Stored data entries
========================

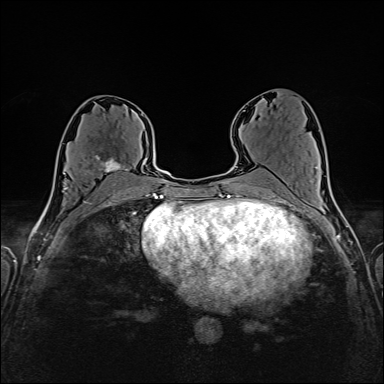
Breast MRI (dynamic contrast-enhanced), one axial slice; slice 82 of 160 in the series (ordered by position); dynamic contrast-enhanced series, time point 2 of 6 at this slice position (early post-contrast); 1.5 T; TE 2.4 ms, TR 5.2 ms; 1 mm slice thickness; 384 × 384 image matrix, field of view 300 × 300 mm. Female patient.
Structures marked on this image (semi-automatic segmentation, software-assisted and operator-edited):
- enhancing-tissue mask used for the functional tumour volume (all voxels passing the contrast-enhancement thresholds inside the analysis volume; usually the tumour): bounding box [x1, y1, x2, y2] px = [88, 155, 128, 183]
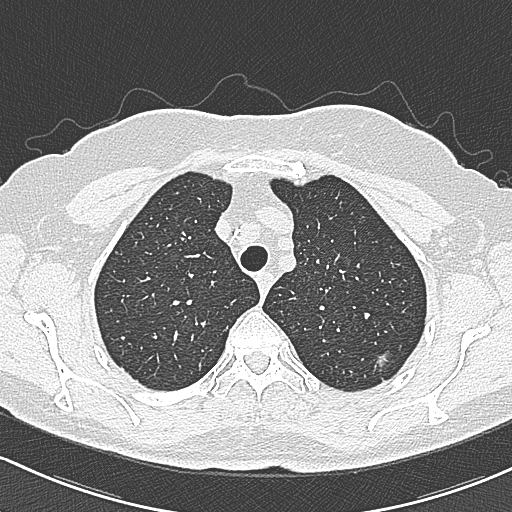
Low-dose screening chest CT, axial slice; first (baseline) screen; lung window (W 1500 / L -600 HU); 1 mm slice thickness; lung (sharp) reconstruction kernel (B80f); slice 57 of 312 in the series. Female participant, aged 65 years at enrolment. Current smoker at enrolment.
Lesion marked by an expert reader, bounding box <368,344,404,381> (left, top, right, bottom; pixels). The screening reader recorded 3 non-calcified nodules or masses ≥4 mm on this exam; which of them this box marks is not recorded. Lung cancer was diagnosed 390 days after this screen (after the second annual screen): bronchiolo-alveolar carcinoma, non-mucinous, left upper lobe, stage IA (AJCC 6th edition), 10 mm at pathology.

========================

:: What you need to do ::
Reproduce the entries above exactly, without images.

:: Response to the task ::
Breast MRI (dynamic contrast-enhanced), one axial slice; slice 82 of 160 in the series (ordered by position); dynamic contrast-enhanced series, time point 2 of 6 at this slice position (early post-contrast); 1.5 T; TE 2.4 ms, TR 5.2 ms; 1 mm slice thickness; 384 × 384 image matrix, field of view 300 × 300 mm. Female patient.
Structures marked on this image (semi-automatic segmentation, software-assisted and operator-edited):
- enhancing-tissue mask used for the functional tumour volume (all voxels passing the contrast-enhancement thresholds inside the analysis volume; usually the tumour): bounding box [x1, y1, x2, y2] px = [88, 155, 128, 183]
Low-dose screening chest CT, axial slice; first (baseline) screen; lung window (W 1500 / L -600 HU); 1 mm slice thickness; lung (sharp) reconstruction kernel (B80f); slice 57 of 312 in the series. Female participant, aged 65 years at enrolment. Current smoker at enrolment.
Lesion marked by an expert reader, bounding box <368,344,404,381> (left, top, right, bottom; pixels). The screening reader recorded 3 non-calcified nodules or masses ≥4 mm on this exam; which of them this box marks is not recorded. Lung cancer was diagnosed 390 days after this screen (after the second annual screen): bronchiolo-alveolar carcinoma, non-mucinous, left upper lobe, stage IA (AJCC 6th edition), 10 mm at pathology.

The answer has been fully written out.